It doesn’t take many trips to Paris to realize that France is a meat-lover’s dream.
A Meilleur Ouvrier de France and now head of his own eponymous restaurant, Arnaud has elevated traditional pâté and terrines, which were once considered peasant food, to what he calls “Gastronomic Charcuterie.” This means serving up foie gras and pâté en croûte (pâté in a crust) in a thoroughly modern and stylish setting. In fact, his products are so good that Alain Ducasse himself is a fan.
So what’s a Meilleur Ouvrier de France?
The literal translation is Best Craftsperson of France, and it’s commonly abbreviated to M.O.F.
The Meilleur Ouvrier de France competition is held every three or four years to find the country’s best artisan in their field. The title is often associated with chefs: Joël Robuchon, Paul Bocuse and Michel Roux are just some of the culinary geniuses who have been given the title. However, the competition is open to applications from a variety of industries, from glassblowing to hairdressing.
Those who wish to enter must first register and then complete a number of tasks over a two-year period, often including a master work in their respective field. Next, candidates who reach the required score are awarded the title, which they will hold for life.

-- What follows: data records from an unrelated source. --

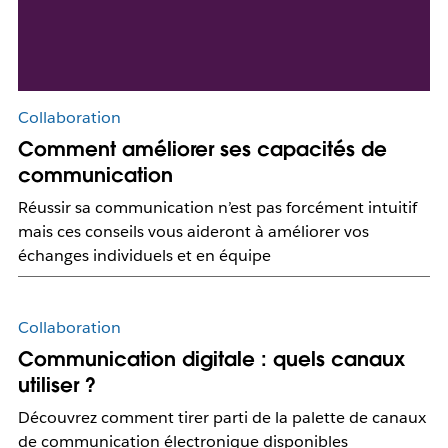
Collaboration
Comment améliorer ses capacités de
communication
Réussir sa communication n’est pas forcément intuitif
mais ces conseils vous aideront à améliorer vos
échanges individuels et en équipe
Collaboration
Communication digitale : quels canaux
utiliser ?
Découvrez comment tirer parti de la palette de canaux
de communication électronique disponibles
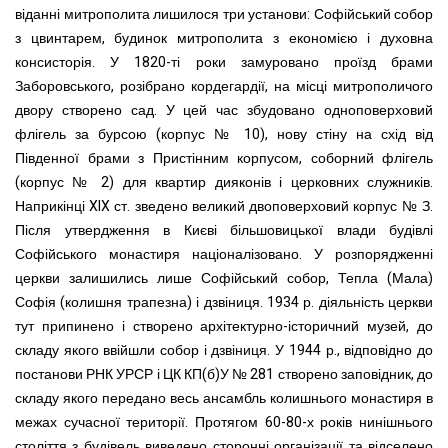
віданні митрополита лишилося три установи: Софійський собор
з цвинтарем, будинок митрополита з економією і духовна
консисторія. У 1820-ті роки замуровано проїзд брами
Заборовського, розібрано кордегардії, на місці митрополичого
двору створено сад. У цей час збудовано одноповерховий
флігель за бурсою (корпус № 10), нову стіну на схід від
Південної брами з Пристінним корпусом, соборний флігель
(корпус № 2) для квартир дияконів і церковних служників.
Наприкінці XIX ст. зведено великий двоповерховий корпус № З
.
Після утвердження в Києві більшовицької влади будівлі
Софійського монастиря націоналізовано. У розпорядженні
церкви залишились лише Софійський собор, Тепла (Мала)
Софія (колишня трапезна) і дзвіниця. 1934 р. діяльність церкви
тут припинено і створено архітектурно-історичний музей, до
складу якого ввійшли собор і дзвіниця. У 1944 р., відповідно
до
постанови РНК УРСР і ЦК КП(б)У № 281 створено заповідник, до
складу якого передано весь ансамбль колишнього монастиря в
межах сучасної території. Протягом 60-80-х років нинішнього
століття з будівель виведено сторонні організації та відселено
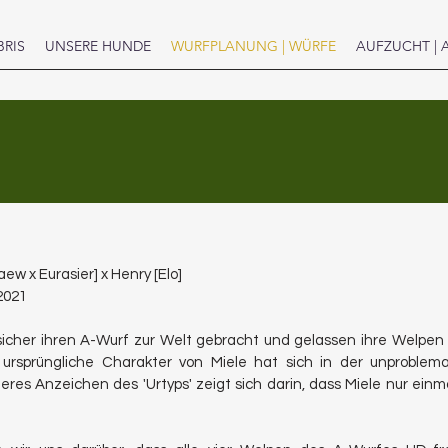
BRIS
UNSERE HUNDE
WURFPLANUNG | WÜRFE
AUFZUCHT | 
ew x Eurasier] x Henry [Elo]
2021
sicher ihren A-Wurf zur Welt gebracht und gelassen ihre Welpen
ursprüngliche Charakter von Miele hat sich in der
unproblema
iteres Anzeichen
des 'Urtyps' zeigt sich darin, dass Miele nur einm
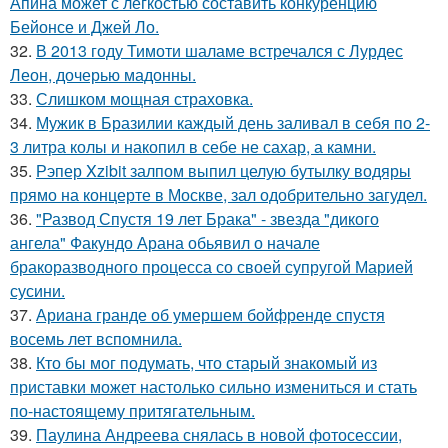
Апина может с лёгкостью составить конкуренцию
Бейонсе и Джей Ло.
32.
В 2013 году Тимоти шаламе встречался с Лурдес
Леон, дочерью мадонны.
33.
Слишком мощная страховка.
34.
Мужик в Бразилии каждый день заливал в себя по 2-
3 литра колы и накопил в себе не сахар, а камни.
35.
Рэпер Xzibit залпом выпил целую бутылку водяры
прямо на концерте в Москве, зал одобрительно загудел.
36.
"Развод Спустя 19 лет Брака" - звезда "дикого
ангела" Факундо Арана обьявил о начале
бракоразводного процесса со своей супругой Марией
сусини.
37.
Ариана гранде об умершем бойфренде спустя
восемь лет вспомнила.
38.
Кто бы мог подумать, что старый знакомый из
приставки может настолько сильно измениться и стать
по-настоящему притягательным.
39.
Паулина Андреева снялась в новой фотосессии,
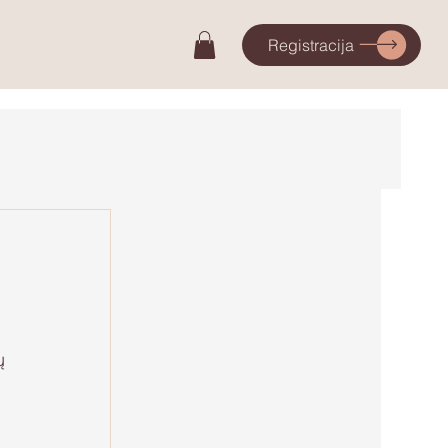
Registracija
ų 
 
 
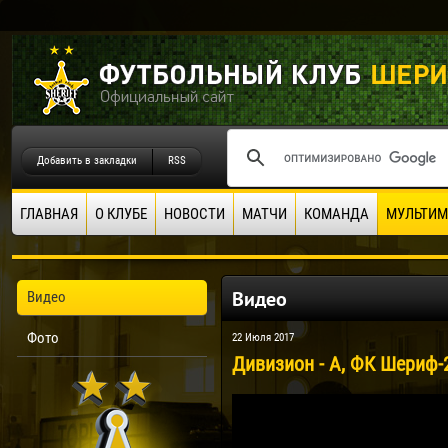
Добавить в закладки
RSS
ГЛАВНАЯ
О КЛУБЕ
НОВОСТИ
МАТЧИ
КОМАНДА
МУЛЬТИМ
Видео
Видео
Фото
22 Июля 2017
Дивизион - А, ФК Шериф-2 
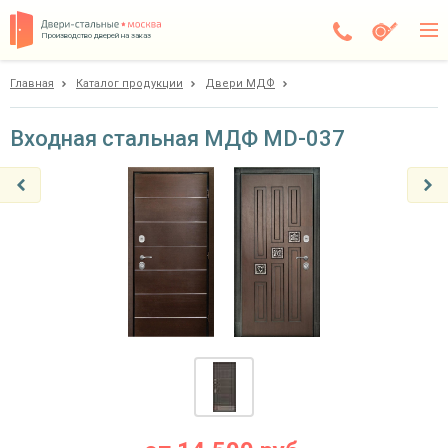
Производство дверей на заказ
Главная
Каталог продукции
Двери МДФ
Чехов
Каталог
Входная стальная МДФ MD-037
Доставка
Установка
Галерея
Акции
Покупателям
О компании
Контакты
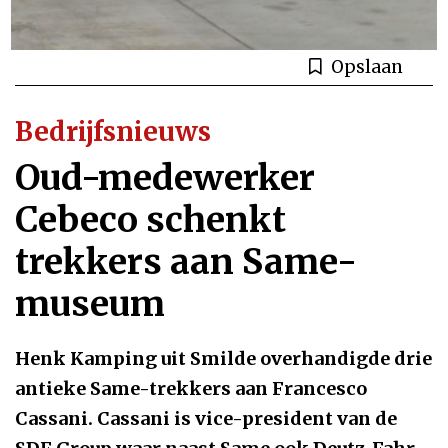
Opslaan
Bedrijfsnieuws
Oud-medewerker
Cebeco schenkt
trekkers aan Same-
museum
Henk Kamping uit Smilde overhandigde drie
antieke Same-trekkers aan Francesco
Cassani. Cassani is vice-president van de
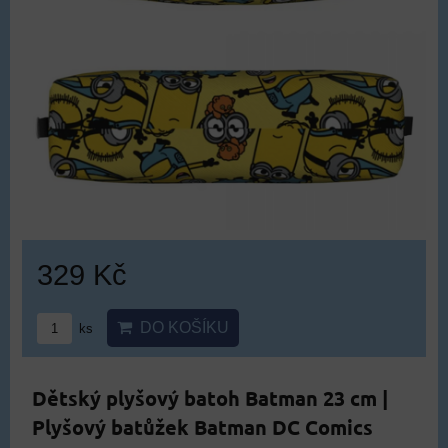
329 Kč
DO KOŠÍKU
ks
Dětský plyšový batoh Batman 23 cm |
Plyšový batůžek Batman DC Comics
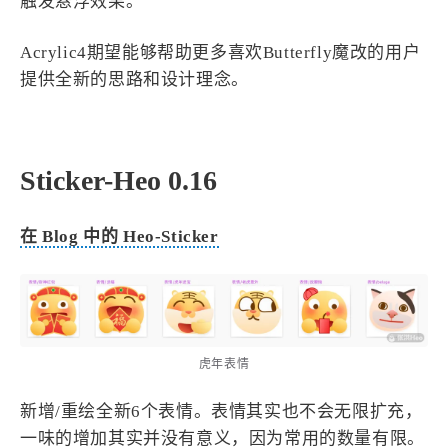
触发悬浮效果。
Acrylic4期望能够帮助更多喜欢Butterfly魔改的用户
提供全新的思路和设计理念。
Sticker-Heo 0.16
在 Blog 中的 Heo-Sticker
虎年表情
新增/重绘全新6个表情。表情其实也不会无限扩充，
一味的增加其实并没有意义，因为常用的数量有限。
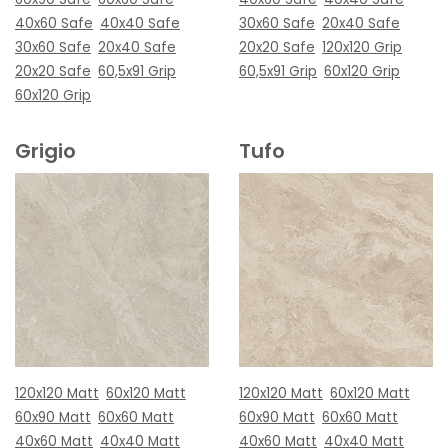
40x60 Safe
40x40 Safe
30x60 Safe
20x40 Safe
30x60 Safe
20x40 Safe
20x20 Safe
120x120 Grip
20x20 Safe
60,5x91 Grip
60,5x91 Grip
60x120 Grip
60x120 Grip
Grigio
Tufo
120x120 Matt
60x120 Matt
120x120 Matt
60x120 Matt
60x90 Matt
60x60 Matt
60x90 Matt
60x60 Matt
40x60 Matt
40x40 Matt
40x60 Matt
40x40 Matt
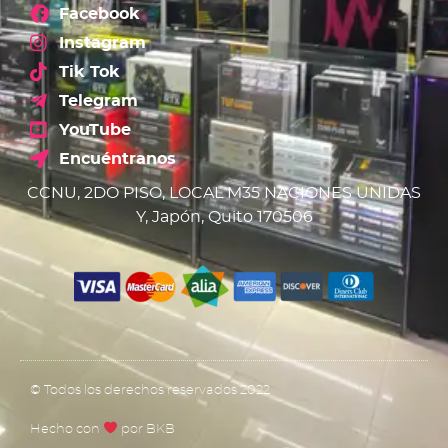
Facebook
Instagram
Tik Tok
Telegram
YouTube
Encuéntranos
CCNU, 2DO PISO, LOCAL M35 NACIONES UNIDAS
Y, Japón, Quito 170506
© Todos los derechos reservados 2022
Hecho con
por BKB​​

If you want to know how to spot a M.O.F. whilst you’re out and about eating in Paris, look at the chef’s shirt collar. Instead of the usual plain chef whites, a M.O.F. will have a striped blue, white, and red collar, which of course are the colors of France. The abbreviation M.O.F., or the words Meilleur Ouvrier de France, will often also be on the signage of a shop or restaurant, so if you see it, you know they’re cooking up something good!
What’s on the menu?
Arnaud Nicolas earned the title of M.O.F. (at the age of just 24!) for his charcuterie. Unsurprisingly, the menu at his restaurant is very meat heavy. It changes every two weeks, but his famous poultry pie with foie gras will always be there, along with a selection of other specialities such as meat pies, terrines and duck foie gras.
If you haven’t tried terrines and foie gras before, this really is the place to do it. The quality is exceptional, and Arnaud takes the utmost care with his ingredients. His team prepares everything fresh daily, and without the nitrites or preservatives commonly found in lower quality meats, ensuring it is always fresh and full of flavor. The kitchen is open, allowing guests a peek at Arnaud and his team at work, and sommelier Stephane Dufau is also on hand to pair each dish perfectly with a glass of French wine.
Unlike other restaurants, Arnaud’s products are also available to take away from the in-house deli. They’re particularly popular with locals around Christmas time, who are looking for gourmet foie gras to serve at their Christmas Eve dinner.
What if foie gras isn’t for me?
If pâté and foie gras aren’t your thing (and it’s true that they’re not for everyone), you can always opt for one of the restaurant’s classic meat dishes, such as pork filet or roast chicken. They also offer a cheese plate courtesy of the excellent Fromagerie Griffon, which is also worth stopping by before you leave Paris to pick up some French fromage.
And despite his obvious love of meat, Arnaud’s talent doesn’t end there. He also plays around with fish terrines and non-French dishes such as ceviche and avocado. Although there’s only one veggie option, when it’s this good, one is all you need! If you’re traveling with children, there’s also the foie gras-free kids’ menu.
And don’t even try to resist dessert! From classics such as rum baba to their unique take on a Snickers bar, a night dining at Arnaud Nicolas is perfect from start to finish.